◆ **PROVIDED TEXT**

---+---

De-risking elements involve creating competitive, secure jobs locally, providing dignified employment to prevent modern slavery, building stable societies that retain talent, and ensuring social protection for workers. African human resources’ future does not require choosing between these approaches but rather intelligently managing both to equip Africans with future-ready skills while retaining home-grown talent.
African nations must establish trackable objectives with clear performance indicators that transform human capital management into critical political priorities. These objectives should be incorporated into national development plans, annual budgets, and performance contracts with ministers, governors, and local leaders. For example, they must prioritise workforce resilience through comprehensive skills gap analysis, tracking quarterly changes in current versus future workforce requirements.
Education and training reform becomes essential, measured through graduates securing high-skill jobs and ensuring educational alignment with evolving market demands and technological advancement. Talent retention and empowerment strategies must make countries attractive to their own professionals, reducing skilled migration while increasing local high-paying opportunities. Balancing innovation with security enables entrepreneurial growth through new startup creation, while protecting workers via comprehensive social protection coverage, creating sustainable competitive advantages from Africa’s human capital.

---+---

◆ **MATERIAL SUPPLIED**
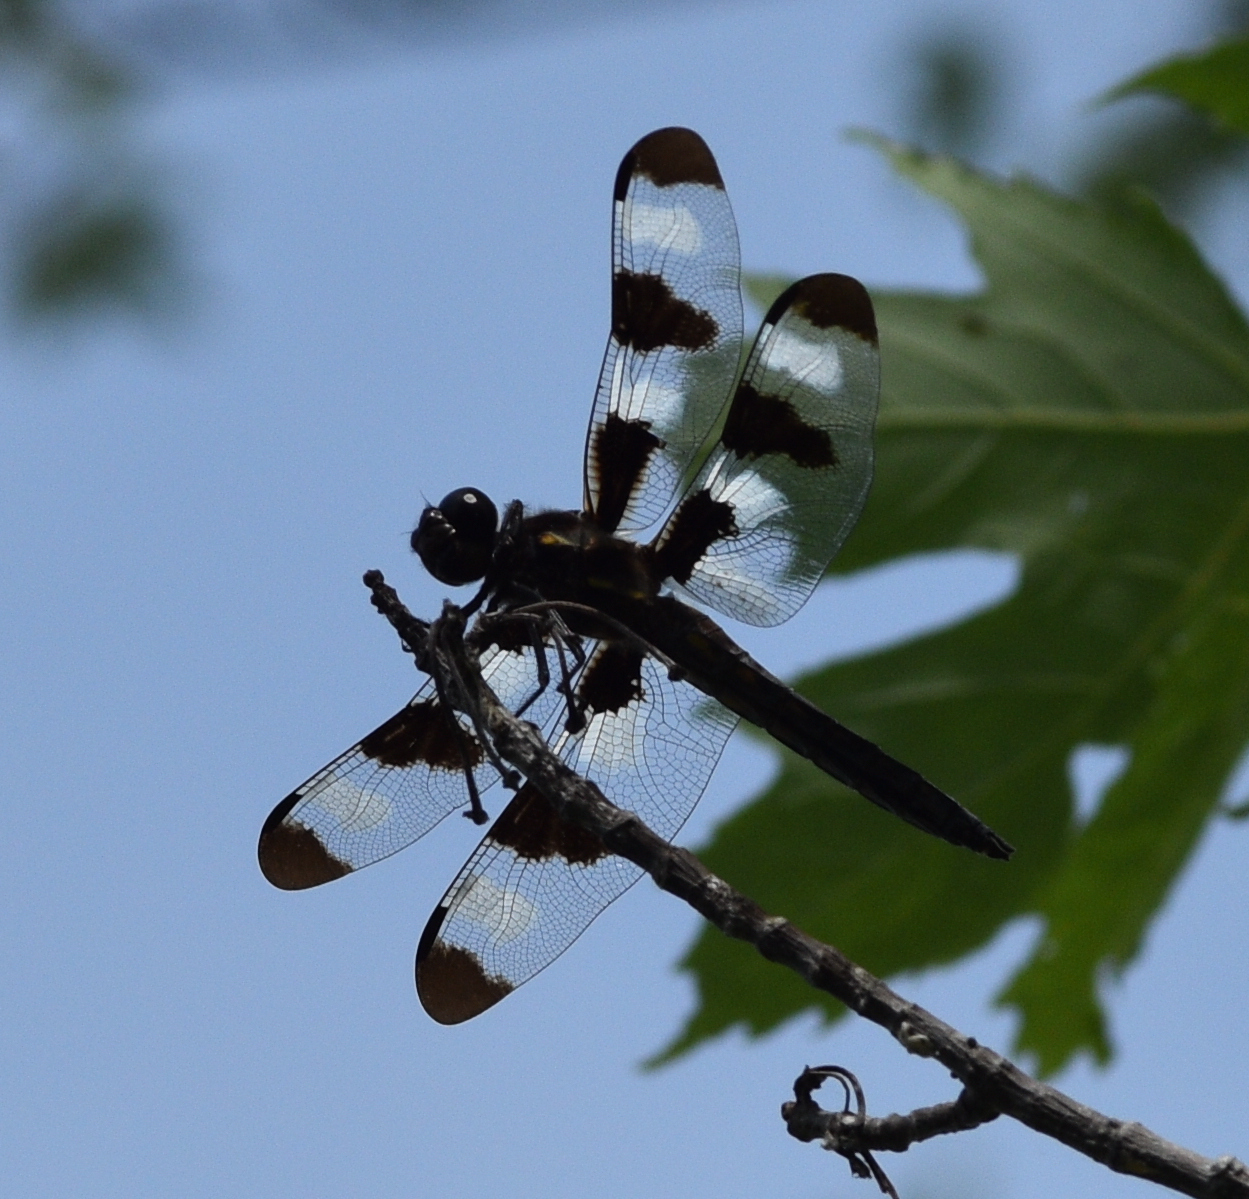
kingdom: Animalia
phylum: Arthropoda
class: Insecta
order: Odonata
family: Libellulidae
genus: Libellula
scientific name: Libellula pulchella
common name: Twelve-spotted skimmer
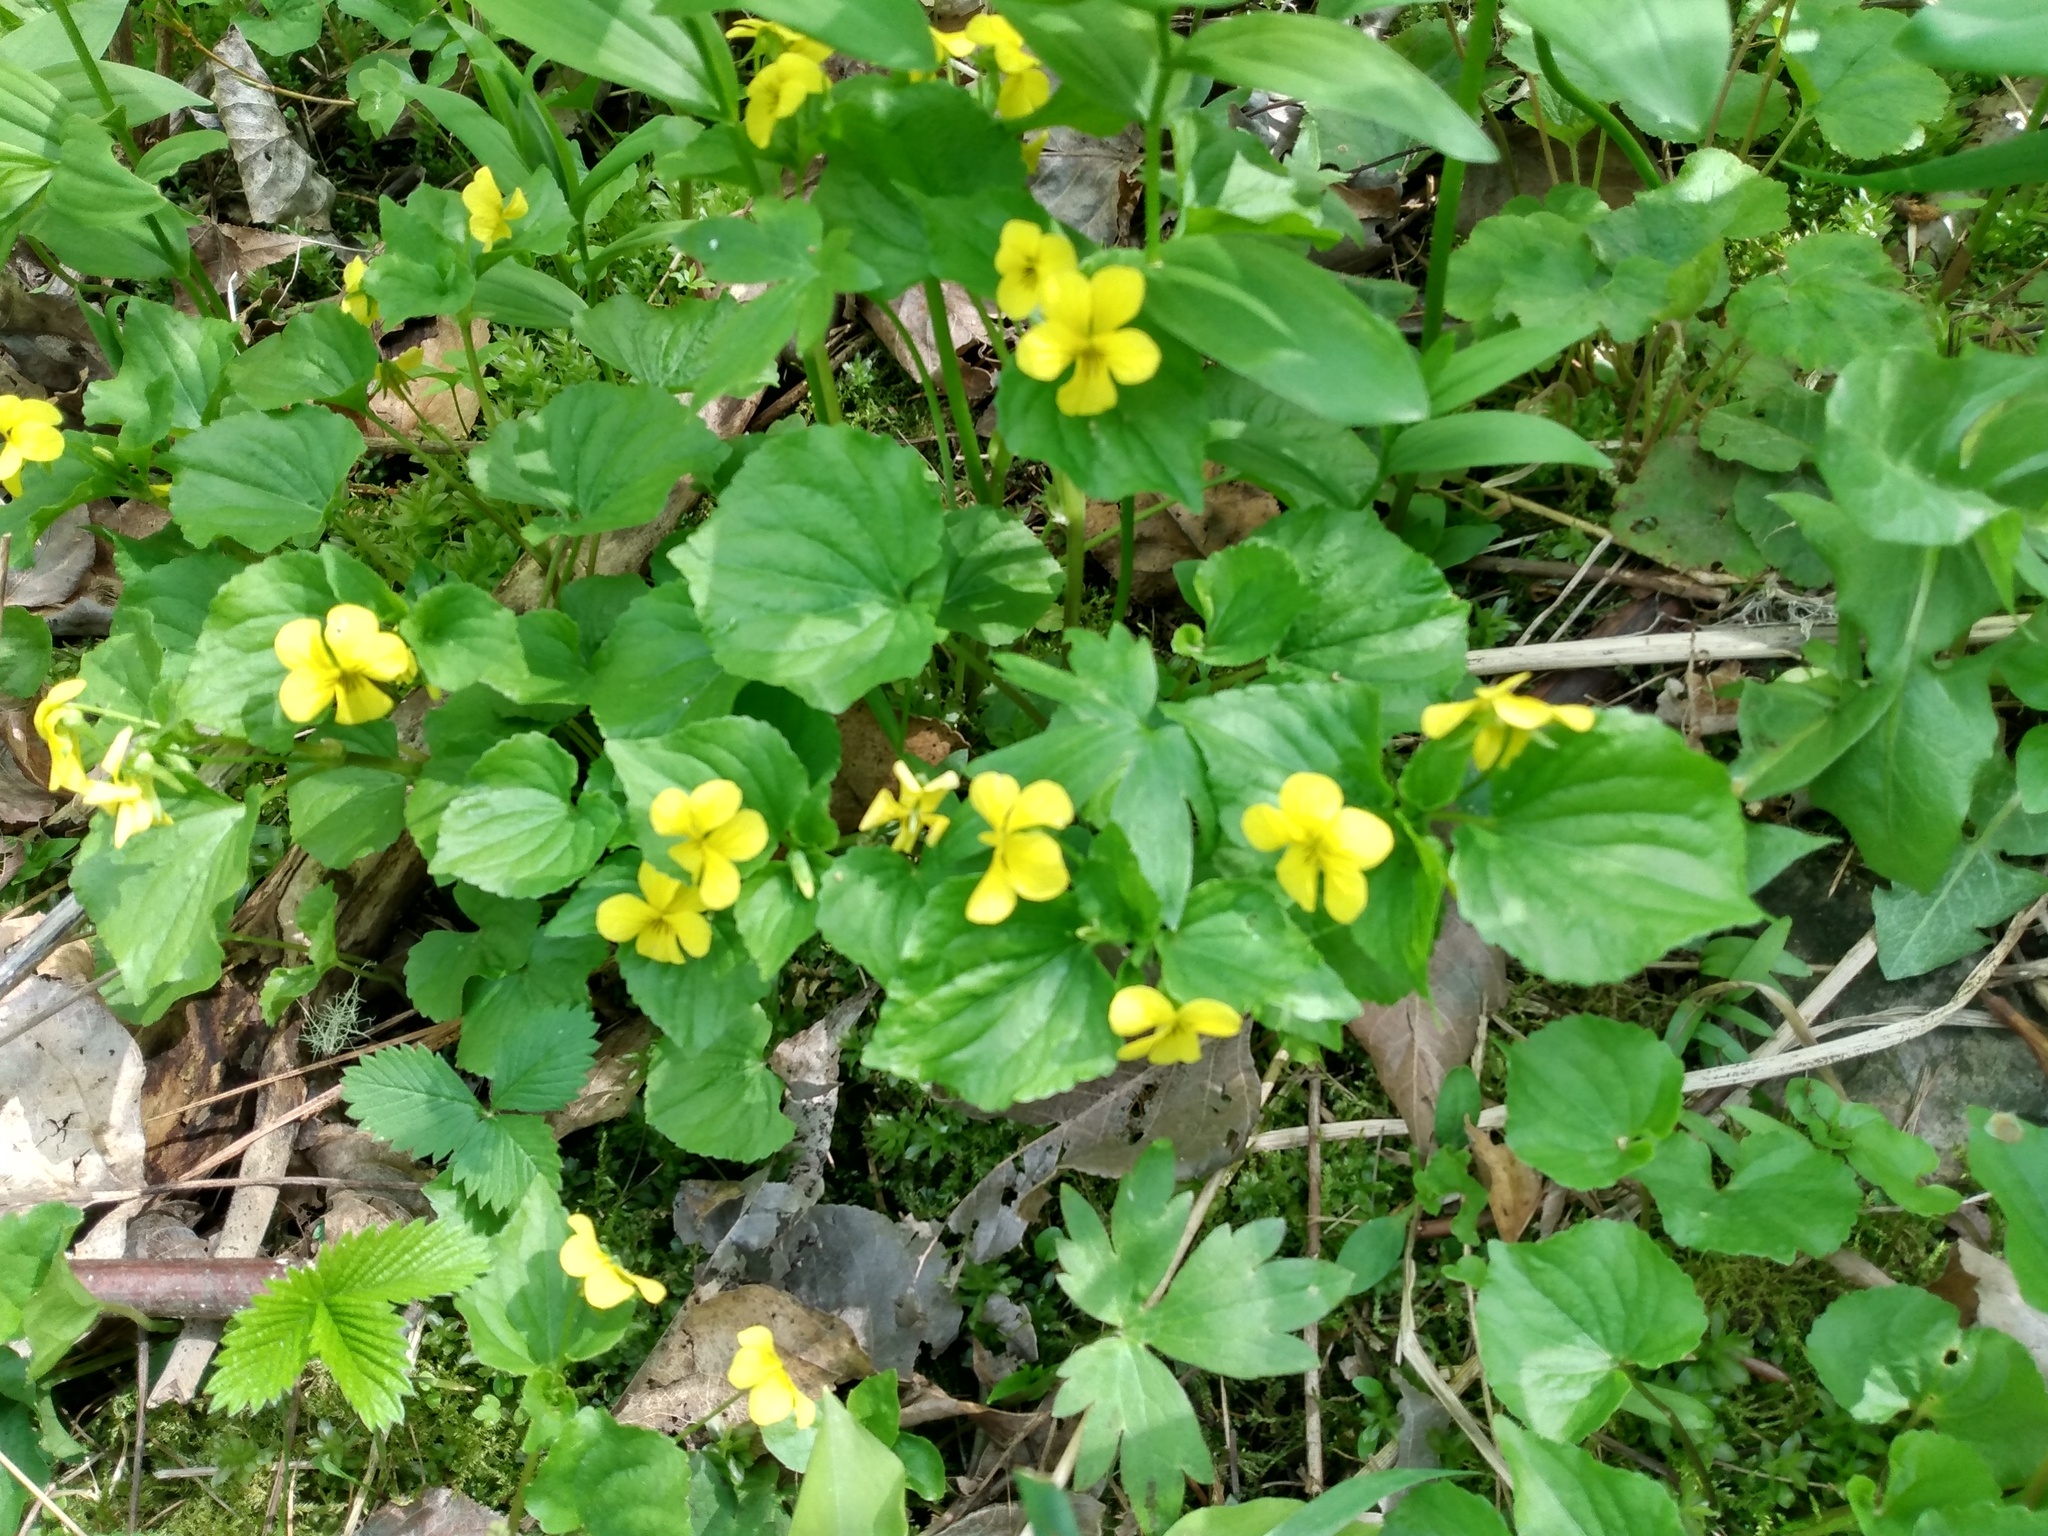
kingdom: Plantae
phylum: Tracheophyta
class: Magnoliopsida
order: Malpighiales
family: Violaceae
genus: Viola
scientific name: Viola glabella
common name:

---+---

◆ **WHAT YOU HAVE TO DO**
According to the text on African human capital, in what three kinds of documents or agreements should the trackable objectives be incorporated? The records have nothing to do with the text.

◆ **RESULT**
National development plans, annual budgets, and performance contracts with ministers, governors, and local leaders.